[Dataset entries]

####################

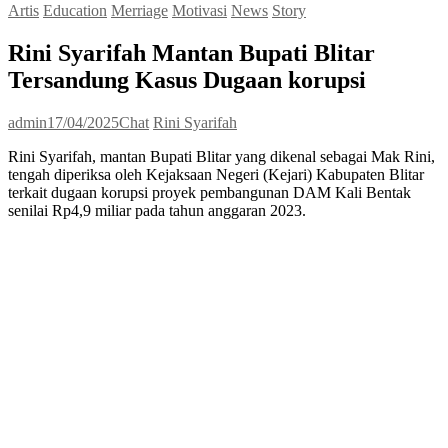
Artis
Education
Merriage
Motivasi
News
Story
Rini Syarifah Mantan Bupati Blitar
Tersandung Kasus Dugaan korupsi
admin
17/04/2025
Chat
Rini Syarifah
Rini Syarifah, mantan Bupati Blitar yang dikenal sebagai Mak Rini,
tengah diperiksa oleh Kejaksaan Negeri (Kejari) Kabupaten Blitar
terkait dugaan korupsi proyek pembangunan DAM Kali Bentak
senilai Rp4,9 miliar pada tahun anggaran 2023.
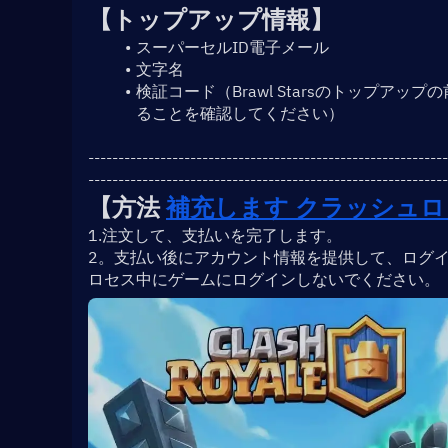
【トップアップ情報】
スーパーセルID電子メール
文字名
検証コード（Brawl Starsのトップア
ることを確認してください）
------------------------------------------------------------
------------------------------------------------------------
【方法 
補充します 
クラッシュロ
1.注文して、支払いを完了します。
2。支払い後にアカウント情報を提供して、ログ
ロセス中にゲームにログインしないでください。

####################

◆ Exercise prompt:
Your answer must be an exact copy of every entry, with no pictures in it.

◆ The completed task:
Artis
Education
Merriage
Motivasi
News
Story
Rini Syarifah Mantan Bupati Blitar
Tersandung Kasus Dugaan korupsi
admin
17/04/2025
Chat
Rini Syarifah
Rini Syarifah, mantan Bupati Blitar yang dikenal sebagai Mak Rini,
tengah diperiksa oleh Kejaksaan Negeri (Kejari) Kabupaten Blitar
terkait dugaan korupsi proyek pembangunan DAM Kali Bentak
senilai Rp4,9 miliar pada tahun anggaran 2023.
【トップアップ情報】
スーパーセルID電子メール
文字名
検証コード（Brawl Starsのトップア
ることを確認してください）
------------------------------------------------------------
------------------------------------------------------------
【方法 
補充します 
クラッシュロ
1.注文して、支払いを完了します。
2。支払い後にアカウント情報を提供して、ログ
ロセス中にゲームにログインしないでください。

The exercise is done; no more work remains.